The Bourgain space $X^{s,b}$ is the closure of the set of Schwartz functions $\mathcal S_{t,x}$ under the norm
$$\|u\|_{X^{s,b}}:=\|\langle\xi\rangle^s\langle\tau-h(\xi)\rangle^b\hat u(\tau,\xi)\|_{L_{\tau,\xi}^2}$$
for $\{s,b\}\subset\mathbb R$ with $\langle\cdot\rangle:=1+|\cdot|$ and a continuous function $h$. Define its time-restricted variant as
$$\|u\|_{X_I^{s,b}}:=\inf\{\|v\|_{X^{s,b}}:u=v\;\text{on}\;I\}$$
for a time interval $I$. It is clear from the definition that $\|u\|_{X_I^{s,b}}\le\|u\|_{X^{s,b}}$, but I am confused about what, loosely speaking, the $v$ that gives the infimum, say $v_{\inf}$, should look like. Since $\|𝟙_I(t)f(x)\|_{X^{s,b}}=\infty$ for $\|f\|_{L^2}>0$ and $b\ge1/2$, $v_{\inf}$ cannot be $𝟙_I(t)u$, at least for $b\ge1/2$. Say $\eta_i\in\mathcal S(\mathbb R)$ for $i\in\mathbb N$ such that $\eta_i=1$ on $I$. We can pick $\eta_i$ such that $\|\eta_i(t)u\|_{X^{s,b}}\to\|u\|_{X_I^{s,b}}$ as $i\to\infty$. Here are my questions. For convenience let $I=[0,1]$.

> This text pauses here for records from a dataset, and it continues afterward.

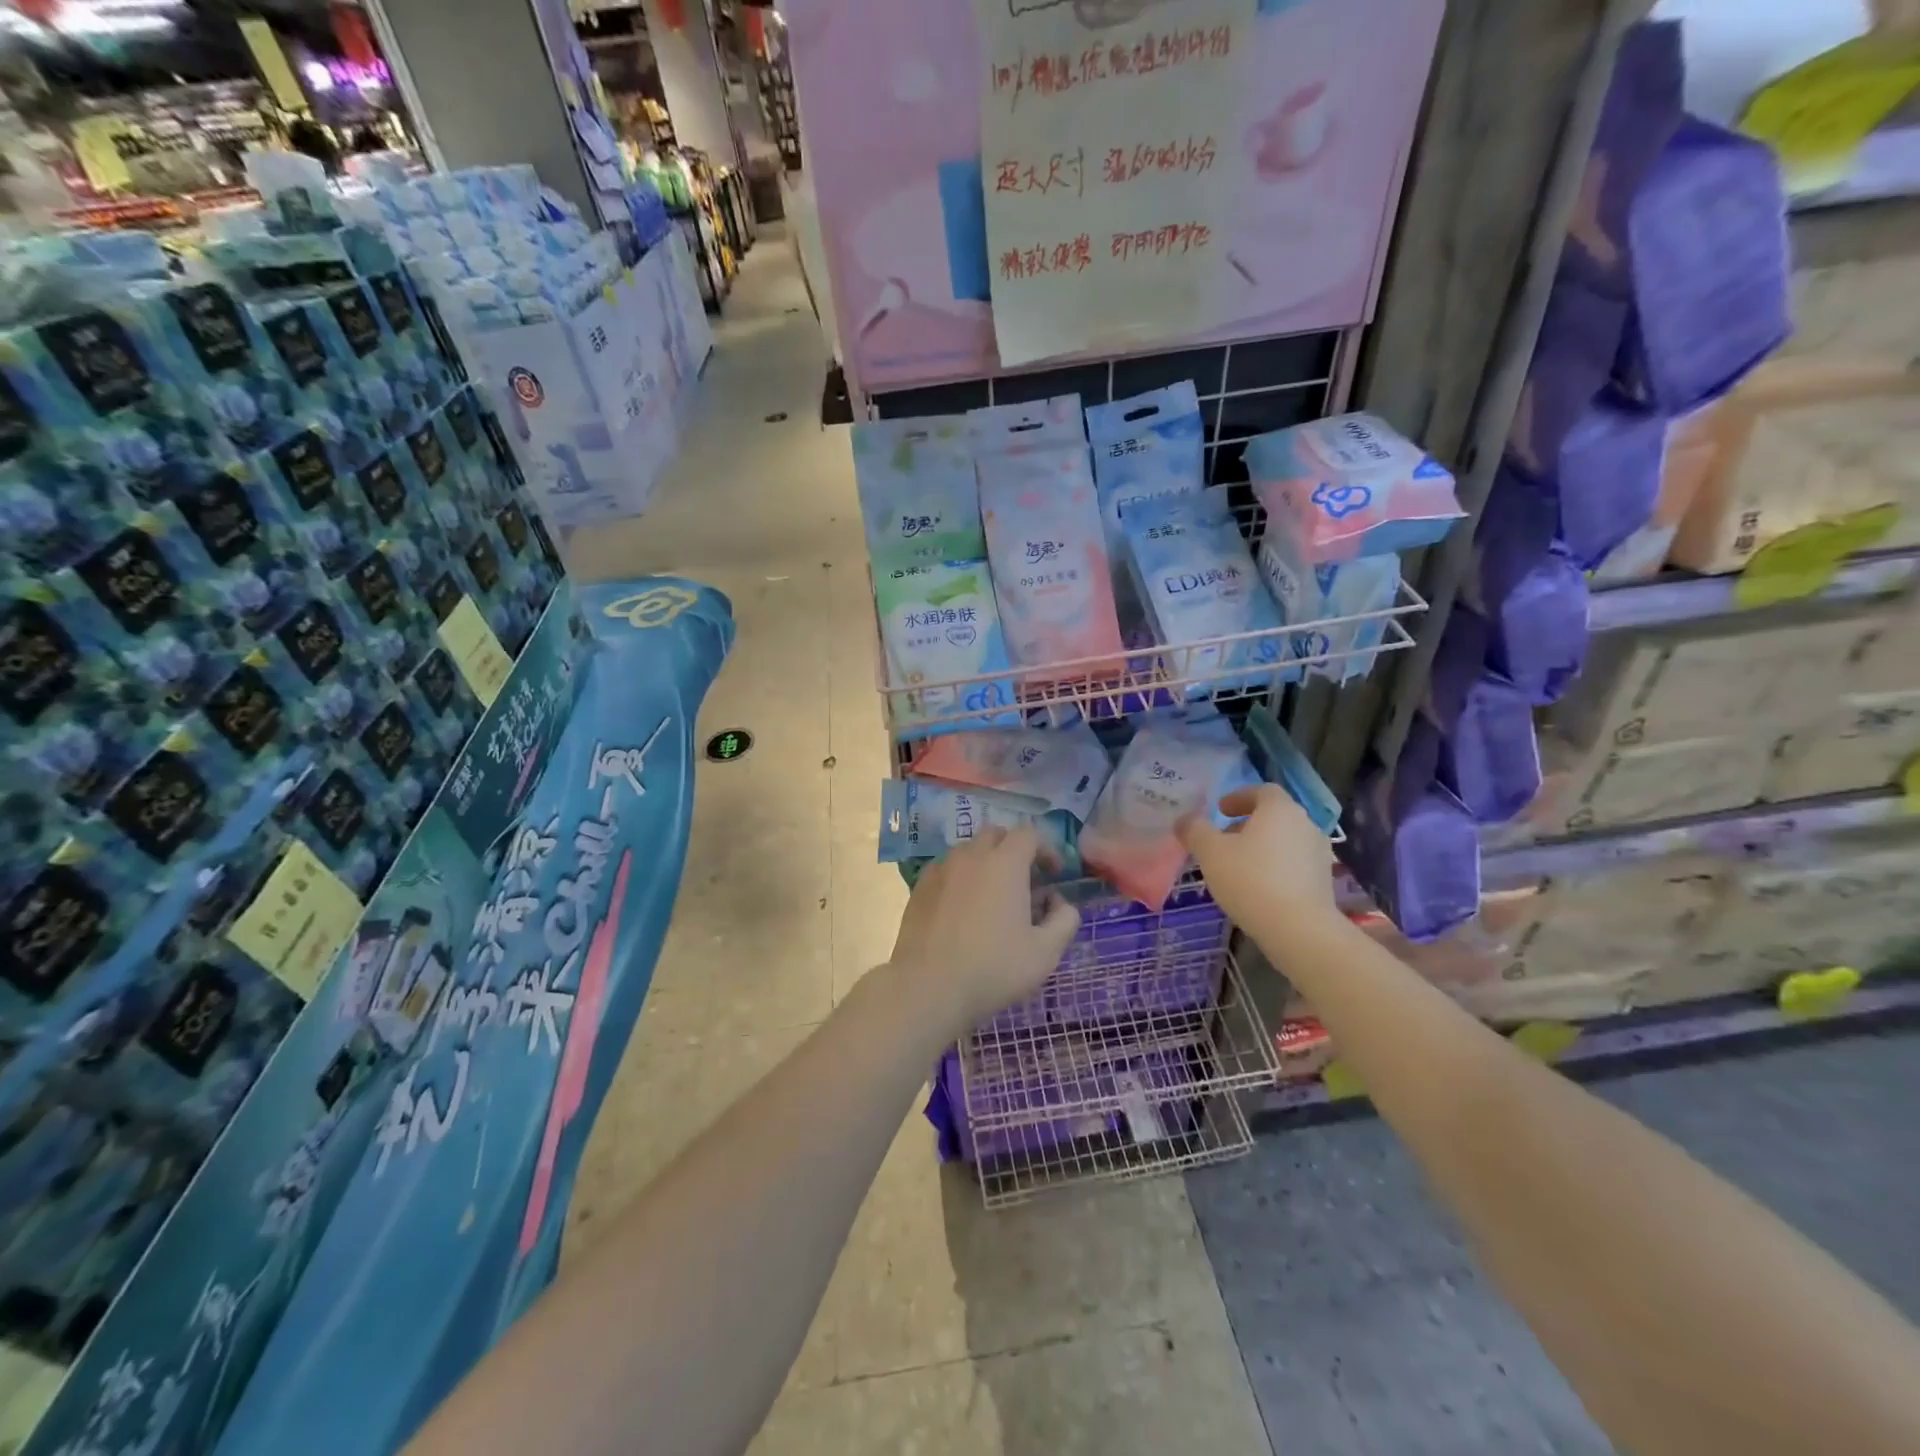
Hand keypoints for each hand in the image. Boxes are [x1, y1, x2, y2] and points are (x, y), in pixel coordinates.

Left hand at [887, 825, 1080, 1036]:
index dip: (1046, 850)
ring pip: (968, 850)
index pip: (1029, 834)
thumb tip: (1059, 902)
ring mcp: (941, 869)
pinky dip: (960, 878)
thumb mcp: (1045, 952)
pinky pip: (946, 869)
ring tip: (992, 897)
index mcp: (1005, 863)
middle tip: (1024, 882)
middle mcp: (971, 856)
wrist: (928, 987)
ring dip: (986, 863)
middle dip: (1014, 850)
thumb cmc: (993, 968)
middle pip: (996, 834)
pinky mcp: (919, 887)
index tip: (1054, 875)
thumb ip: (1064, 920)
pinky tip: (962, 909)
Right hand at [1177, 785, 1337, 939]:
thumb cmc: (1250, 879)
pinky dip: (1275, 867)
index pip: (1262, 791)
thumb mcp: (1210, 852)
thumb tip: (1185, 820)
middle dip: (1247, 824)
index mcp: (1280, 809)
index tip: (1220, 810)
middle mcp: (1305, 824)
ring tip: (1237, 867)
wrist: (1298, 928)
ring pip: (1284, 841)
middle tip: (1223, 841)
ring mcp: (1319, 853)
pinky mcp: (1324, 881)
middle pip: (1274, 816)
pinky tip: (1257, 888)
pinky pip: (1294, 864)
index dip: (1239, 797)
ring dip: (1262, 847)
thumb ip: (1195, 830)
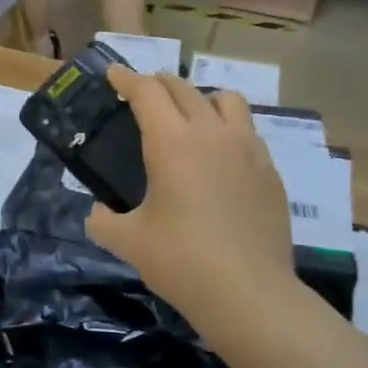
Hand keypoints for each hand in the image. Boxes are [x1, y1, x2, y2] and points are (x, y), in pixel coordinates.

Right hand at [86, 68, 305, 335]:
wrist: (250, 293)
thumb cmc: (181, 261)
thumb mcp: (128, 242)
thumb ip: (103, 221)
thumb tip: (98, 213)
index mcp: (172, 142)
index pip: (146, 92)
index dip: (126, 79)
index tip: (113, 73)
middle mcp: (211, 133)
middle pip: (183, 88)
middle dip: (158, 84)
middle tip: (142, 93)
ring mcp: (247, 149)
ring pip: (225, 100)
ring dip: (201, 98)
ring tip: (189, 117)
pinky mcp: (269, 170)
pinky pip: (246, 131)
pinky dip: (226, 128)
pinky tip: (219, 156)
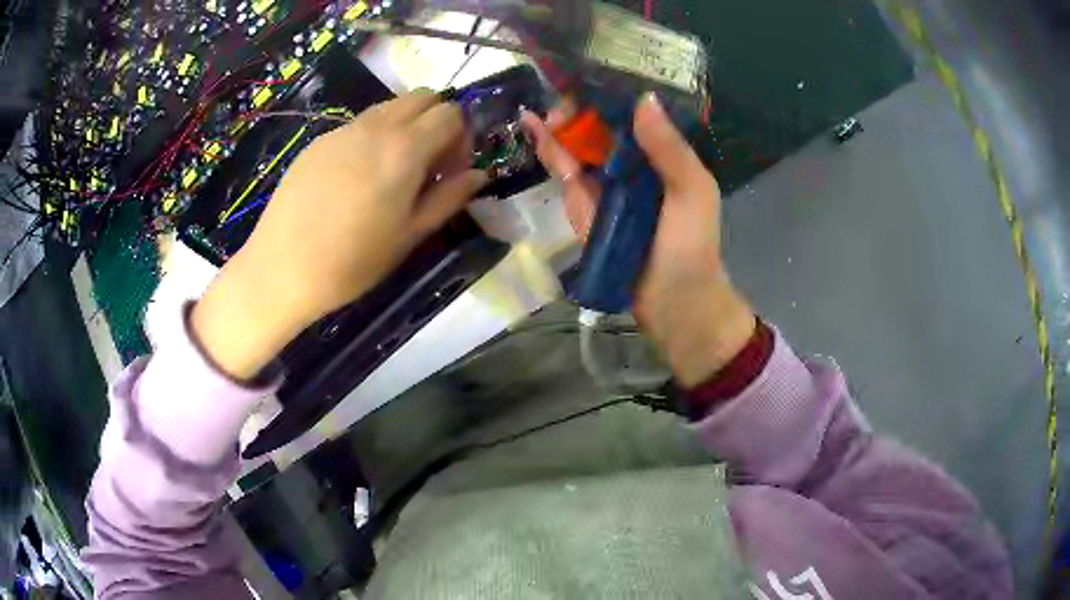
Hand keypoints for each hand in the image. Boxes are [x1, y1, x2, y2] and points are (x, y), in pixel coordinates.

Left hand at [192, 90, 486, 378]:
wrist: (282, 269)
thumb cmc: (353, 261)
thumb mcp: (411, 235)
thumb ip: (449, 198)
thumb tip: (479, 175)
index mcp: (405, 148)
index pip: (451, 113)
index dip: (461, 137)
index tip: (451, 170)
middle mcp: (375, 127)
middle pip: (422, 97)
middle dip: (436, 121)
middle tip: (429, 164)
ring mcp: (342, 130)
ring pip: (389, 107)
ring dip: (405, 126)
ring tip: (393, 171)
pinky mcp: (318, 142)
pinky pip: (358, 124)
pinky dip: (373, 136)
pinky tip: (356, 178)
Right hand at [522, 94, 755, 386]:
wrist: (672, 302)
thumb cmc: (692, 245)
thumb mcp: (694, 192)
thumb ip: (670, 149)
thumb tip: (643, 98)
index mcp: (660, 154)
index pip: (632, 114)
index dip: (610, 93)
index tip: (590, 74)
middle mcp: (630, 163)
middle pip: (598, 124)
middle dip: (577, 106)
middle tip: (562, 97)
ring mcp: (602, 184)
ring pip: (576, 144)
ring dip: (557, 123)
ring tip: (543, 106)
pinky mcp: (580, 206)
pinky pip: (563, 172)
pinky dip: (548, 150)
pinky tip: (534, 127)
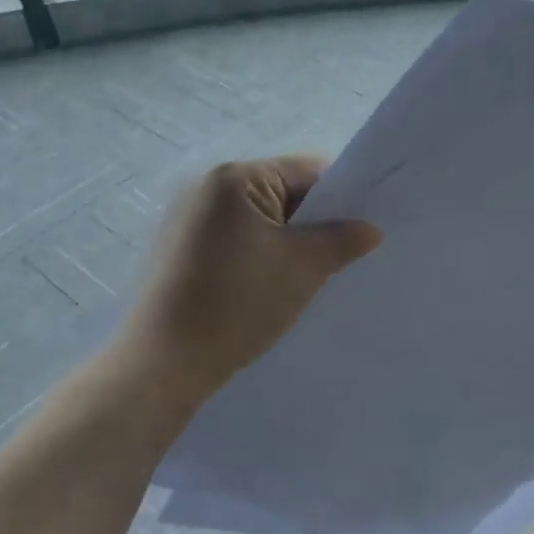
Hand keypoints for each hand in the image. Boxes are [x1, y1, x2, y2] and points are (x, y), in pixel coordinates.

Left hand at [119, 156, 380, 405]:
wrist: (163, 362)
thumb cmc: (237, 302)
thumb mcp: (303, 268)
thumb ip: (342, 240)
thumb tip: (370, 229)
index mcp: (234, 177)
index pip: (305, 172)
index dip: (339, 199)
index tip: (359, 231)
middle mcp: (205, 186)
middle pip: (280, 192)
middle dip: (311, 223)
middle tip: (337, 259)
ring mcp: (186, 217)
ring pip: (257, 219)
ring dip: (284, 241)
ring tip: (304, 276)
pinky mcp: (177, 248)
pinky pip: (233, 238)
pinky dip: (256, 254)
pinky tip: (266, 287)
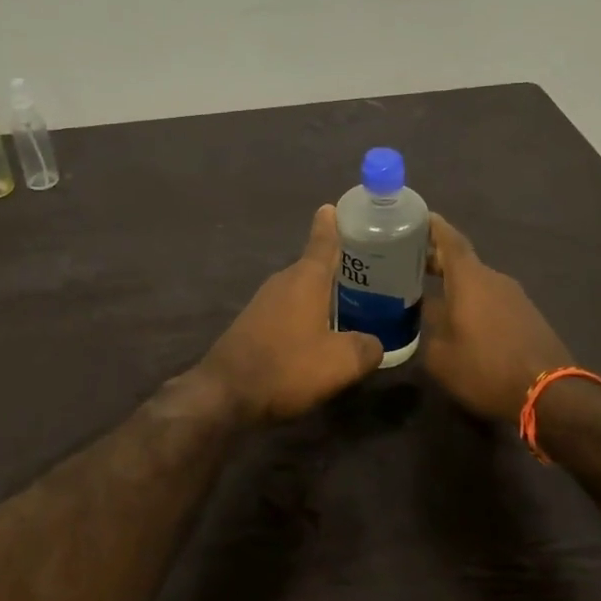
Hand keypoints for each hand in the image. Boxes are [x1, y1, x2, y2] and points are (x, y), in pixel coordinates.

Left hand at [198, 206, 383, 422]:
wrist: (225, 393)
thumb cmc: (287, 366)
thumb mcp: (340, 362)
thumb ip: (366, 348)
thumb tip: (375, 344)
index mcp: (306, 279)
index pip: (323, 242)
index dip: (331, 225)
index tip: (334, 206)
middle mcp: (283, 282)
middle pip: (315, 266)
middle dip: (340, 266)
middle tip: (370, 269)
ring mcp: (264, 302)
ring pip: (301, 290)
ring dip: (324, 293)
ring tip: (353, 302)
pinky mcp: (253, 323)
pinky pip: (289, 309)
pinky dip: (307, 313)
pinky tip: (321, 332)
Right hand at [422, 213, 573, 422]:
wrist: (549, 394)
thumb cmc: (486, 368)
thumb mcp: (440, 354)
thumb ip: (426, 326)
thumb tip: (421, 311)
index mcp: (470, 279)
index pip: (449, 240)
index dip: (433, 226)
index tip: (416, 216)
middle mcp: (494, 279)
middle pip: (462, 261)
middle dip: (435, 259)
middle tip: (407, 262)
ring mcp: (514, 297)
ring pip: (477, 282)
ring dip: (454, 283)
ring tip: (428, 292)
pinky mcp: (527, 316)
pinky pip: (491, 299)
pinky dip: (471, 300)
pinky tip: (459, 318)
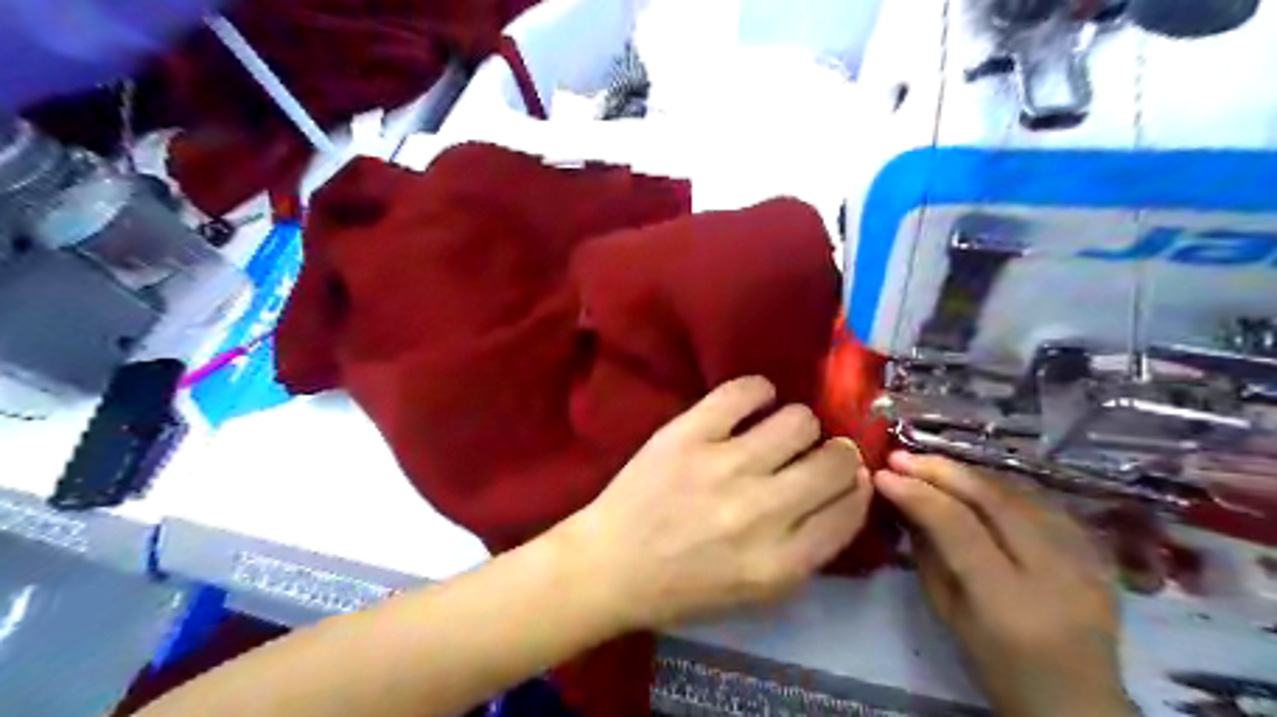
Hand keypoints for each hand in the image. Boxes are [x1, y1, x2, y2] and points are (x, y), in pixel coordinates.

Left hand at [560, 375, 873, 626]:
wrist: (610, 565)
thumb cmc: (683, 587)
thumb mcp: (758, 592)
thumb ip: (807, 549)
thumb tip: (845, 492)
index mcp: (781, 563)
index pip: (850, 508)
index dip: (856, 486)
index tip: (847, 476)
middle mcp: (762, 512)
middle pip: (834, 461)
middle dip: (836, 453)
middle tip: (815, 452)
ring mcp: (724, 467)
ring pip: (798, 420)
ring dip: (797, 425)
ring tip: (776, 432)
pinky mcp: (689, 434)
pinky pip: (745, 391)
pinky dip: (758, 392)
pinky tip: (753, 404)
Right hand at [872, 454, 1130, 715]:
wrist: (1077, 700)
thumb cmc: (997, 667)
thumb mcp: (947, 614)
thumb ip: (927, 554)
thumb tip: (905, 501)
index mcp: (1009, 601)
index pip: (958, 526)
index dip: (918, 493)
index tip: (883, 473)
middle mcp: (1054, 573)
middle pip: (994, 500)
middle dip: (942, 470)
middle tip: (902, 456)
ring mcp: (1085, 560)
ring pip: (1020, 493)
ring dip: (970, 472)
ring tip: (932, 464)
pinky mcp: (1099, 553)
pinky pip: (1043, 503)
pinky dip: (1002, 486)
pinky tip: (976, 482)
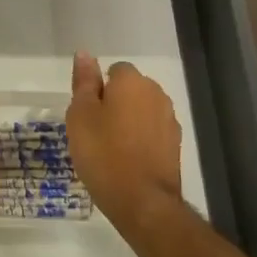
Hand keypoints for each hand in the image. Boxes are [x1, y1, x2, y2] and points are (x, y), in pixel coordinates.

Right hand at [65, 53, 184, 238]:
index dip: (98, 89)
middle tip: (94, 131)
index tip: (87, 113)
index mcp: (132, 82)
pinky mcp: (175, 145)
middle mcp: (156, 94)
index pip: (114, 70)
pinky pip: (152, 132)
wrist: (143, 202)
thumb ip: (84, 82)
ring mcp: (169, 120)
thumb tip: (84, 53)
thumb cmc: (103, 154)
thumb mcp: (81, 115)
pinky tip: (127, 161)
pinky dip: (140, 140)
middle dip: (115, 103)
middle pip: (130, 90)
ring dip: (128, 122)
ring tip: (109, 149)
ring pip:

- Does $\eta_i$ point-wise converge to the characteristic function $𝟙_I$ as $i\to\infty$?
- Can we pick $\eta_i$ such that they are supported on $[-\epsilon,1+\epsilon]$ for arbitrarily small $\epsilon>0$?
- If $\eta_i(t)\ge\eta_j(t)$ for all $t\in\mathbb R$, can we say $\|\eta_i(t)u\|_{X^{s,b}}\ge\|\eta_j(t)u\|_{X^{s,b}}$?
- Could it possibly be $\|u\|_{X_I^{s,b}}=\|𝟙_Iu\|_{X^{s,b}}$ for all $u\in X^{s,b}$ for some $b<1/2$?
Best Answer
Consider for example, $X^{0,1}_{[0,1]}$ and for simplicity assume that $h=0$. Suppose that for $u \in X^{0,1}_{[0,1]}$, we want to find some $\tilde{u} \in X^{0,1}$ such that $\lVert \tilde{u}\rVert_{X^{0,1}}=\lVert u\rVert_{X^{0,1}_{[0,1]}}$. Since $\lVert w\rVert^{2}_{X^{0,1}}=\lVert w\rVert^{2}_{L^{2}}+\lVert \partial_{t}w\rVert^{2}_{L^{2}}$ this problem is equivalent to minimization problems \begin{equation*} \inf_{w(1,x)=u(1,x)}\int_{[1,\infty)\times\mathbb{R}}|\partial_{t}w|^{2}+|w|^{2}dtdx \end{equation*} and \begin{equation*} \inf_{w(0,x)=u(0,x)}\int_{(-\infty,0]\times\mathbb{R}}|\partial_{t}w|^{2}+|w|^{2}dtdx \end{equation*} which can be solved using standard variational techniques. Solving this, we can see that for \begin{equation*} \tilde{u}(t,x)=\begin{cases} e^{t}u(0,x) &t\leq 0\\ \\ u(t,x) &0<t<1\\ \\ e^{-t+1}u(1,x) &t\geq 1 \end{cases}, \end{equation*} we have $\lVert \tilde{u}\rVert_{X^{0,1}}=\lVert u\rVert_{X^{0,1}_{[0,1]}}$.